By Alan Mammoser
We see, every day, how technology is changing our world. A new generation of entrepreneurs has appeared, called by a batch of names: “change agents,” “innovators,” “accelerators,” “disrupters.” But what happens when the weightless, virtual world of high tech hits the heavy world of bricks and mortar?
A new company in Chicago, staffed by tech-savvy millennials, is striving to combine the two. Named BuiltWorlds, the principals are focused on the vast field of AEC—architecture, engineering and construction—plus development and real estate. It’s what they call the “built space” or the “built world,” which plans, designs, builds, operates and maintains all the world’s buildings and infrastructure, and even its ecosystems. They want to connect this tangible world with the ideas and possibilities offered by the change agents.
“BuiltWorlds is about exploring, understanding, and ultimately spurring exponentially better solutions for our built environment,” says Matt Gray, cofounder of the new company.
Gray is also co-chairman of Graycor, Inc., originally a concrete-breaking company founded by his great-grandfather, which grew into a major construction contractor for U.S. Steel and other industrial giants. He saw that the transformations going on in most industries were not transforming his, at least not enough.
The company came about as a meeting of the minds of Gray and his co-founder Matt Abeles, who gained a strong background in real estate finance while working at two financial consulting firms. “I was hungry to do something I could make real change in,” says Abeles, “and I wanted to get young people interested and excited about the built world.”
The two wanted to create change in the many industries that build the human environment, which they saw as inefficient, with its many players working in silos. They also saw its inherent interconnections. “The $7 trillion built-world industry is the most inefficient in the world,” says Abeles. “We want to make it work better, to create an essential exchange of ideas and connect people with thought leaders.”
Their idea, initially, was to start a research company. Abeles acknowledges that it turned into a media company by accident. He hired Rob McManamy, a veteran editor of Engineering News-Record and other industry publications, to author a blog, which became a newsletter, which has grown into a multimedia company with a constantly updated news site that will also host forty events this year.
Founded in 2014, they first called the company Burnham Works, in admiration of the prodigious city planner. Later they realized that the wide breadth of their outreach required a more encompassing name: BuiltWorlds (BW). Companies including Graycor, Caterpillar, Ozinga and Autodesk have sponsored the young company’s many events.

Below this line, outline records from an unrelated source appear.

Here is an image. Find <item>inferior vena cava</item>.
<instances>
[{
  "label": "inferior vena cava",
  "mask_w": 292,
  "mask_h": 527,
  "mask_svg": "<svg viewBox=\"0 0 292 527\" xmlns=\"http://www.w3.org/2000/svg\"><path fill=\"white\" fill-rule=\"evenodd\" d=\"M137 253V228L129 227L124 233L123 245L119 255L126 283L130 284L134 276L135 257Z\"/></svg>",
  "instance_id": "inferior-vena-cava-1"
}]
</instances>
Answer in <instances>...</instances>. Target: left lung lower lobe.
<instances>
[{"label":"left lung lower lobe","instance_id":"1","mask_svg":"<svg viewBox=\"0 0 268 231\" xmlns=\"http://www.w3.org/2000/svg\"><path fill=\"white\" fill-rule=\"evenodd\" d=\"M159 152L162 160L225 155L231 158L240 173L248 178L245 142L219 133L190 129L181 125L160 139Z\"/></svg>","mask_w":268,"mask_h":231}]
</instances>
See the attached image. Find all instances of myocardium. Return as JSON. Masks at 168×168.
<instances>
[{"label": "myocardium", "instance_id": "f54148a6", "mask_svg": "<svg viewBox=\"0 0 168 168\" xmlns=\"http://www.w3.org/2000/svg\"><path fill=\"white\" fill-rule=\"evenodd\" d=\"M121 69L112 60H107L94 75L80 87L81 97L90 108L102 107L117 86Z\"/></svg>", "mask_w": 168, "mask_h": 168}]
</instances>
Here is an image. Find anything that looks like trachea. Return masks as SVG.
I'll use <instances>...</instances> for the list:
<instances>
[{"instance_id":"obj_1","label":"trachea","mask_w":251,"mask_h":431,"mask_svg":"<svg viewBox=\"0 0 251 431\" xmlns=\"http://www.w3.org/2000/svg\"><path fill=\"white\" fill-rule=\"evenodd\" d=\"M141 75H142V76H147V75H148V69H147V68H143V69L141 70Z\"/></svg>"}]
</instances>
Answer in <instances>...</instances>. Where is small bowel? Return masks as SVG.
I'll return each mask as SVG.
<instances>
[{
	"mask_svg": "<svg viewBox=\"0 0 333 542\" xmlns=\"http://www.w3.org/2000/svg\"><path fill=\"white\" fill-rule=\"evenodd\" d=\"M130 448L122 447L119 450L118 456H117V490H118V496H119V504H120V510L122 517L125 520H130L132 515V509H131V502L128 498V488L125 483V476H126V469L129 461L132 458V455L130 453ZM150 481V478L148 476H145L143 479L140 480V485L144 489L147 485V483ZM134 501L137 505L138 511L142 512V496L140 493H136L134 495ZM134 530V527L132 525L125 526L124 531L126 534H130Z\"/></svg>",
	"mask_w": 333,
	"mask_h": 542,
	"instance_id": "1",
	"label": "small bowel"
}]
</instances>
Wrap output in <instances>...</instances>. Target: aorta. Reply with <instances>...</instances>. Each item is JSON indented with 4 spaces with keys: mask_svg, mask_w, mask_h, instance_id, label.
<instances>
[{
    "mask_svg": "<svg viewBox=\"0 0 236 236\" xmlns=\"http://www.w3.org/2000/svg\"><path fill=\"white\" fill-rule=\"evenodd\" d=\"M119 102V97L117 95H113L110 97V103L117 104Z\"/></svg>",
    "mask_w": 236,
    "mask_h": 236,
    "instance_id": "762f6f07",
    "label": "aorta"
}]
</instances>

The range of BW’s interests and events covers just about everything in the building trades and beyond. They’ve moved into a spacious building at 1260 West Madison, former home of Threadless t-shirt company, which left some outrageous illustrations on the walls. Large gatherings and panel discussions occur often in the gallery space on the ground floor. It’s where technologists and futurists meet industry leaders and anyone else who’s interested. Events and workshops bring in expert speakers to foster conversation on topics ranging across the spectrum.
A lot of the discussion concerns the future of construction. What will it be like? Will robots and drones take over the job site? What about modular construction? Innovators are invited to discuss and demonstrate the tools and methods of construction workers of the future, including mobile apps, robotics, drones, augmented reality (head-mounted and otherwise), 3D printing and so forth. It’s all a long way from hard hats and steel-toe boots.
Thought leaders invited to BW consider all aspects of city building including cities themselves. Last summer, the architect/city planner Peter Ellis helped to launch BW’s SmartWorlds series, with a presentation called “Restructuring American Cities.” Ellis, formerly with Skidmore, Owings & Merrill, recently gained fame by designing a new city in India. It was every planner’s dream, to have open land to design a city from scratch, and Ellis conceived a plan that relies on ecological systems. At BW, he discussed how the principles he applied in India could restructure older U.S. cities.
Another discussion in the SmartWorlds series was called “Future Water.” Another, “Improving Our Infrastructure,” focuses on what’s called APD/P3—alternative project delivery and public-private partnerships. It gets to the heart of what Gray and Abeles are concerned about, encompassing not only new technologies but also new techniques for solving built world problems. The infrastructure problem is enormous, with billions of dollars of backlogged maintenance and little new money for more. In the three-part series, construction experts and financial consultants have drilled down into the complexities of actual P3 projects, uncovering their promise of new revenue and their potential perils.
When thinking that the human population will increase by roughly three billion in thirty years, that most of these people will live in cities, that we will need to rebuild all of the infrastructure and all of the buildings in the world today, and add much more to accommodate everyone in 2050, one can feel overwhelmed.
BuiltWorlds, a private company with a sense of public mission, is spurring people to face the challenge head on. “There’s so much that needs to get done so soon,” says Abeles. “There are big issues ahead.”
Alan Mammoser is a regional planner and writer in Chicago, and the author of “Beyond Burnham, An Illustrated History of the Chicago Region.”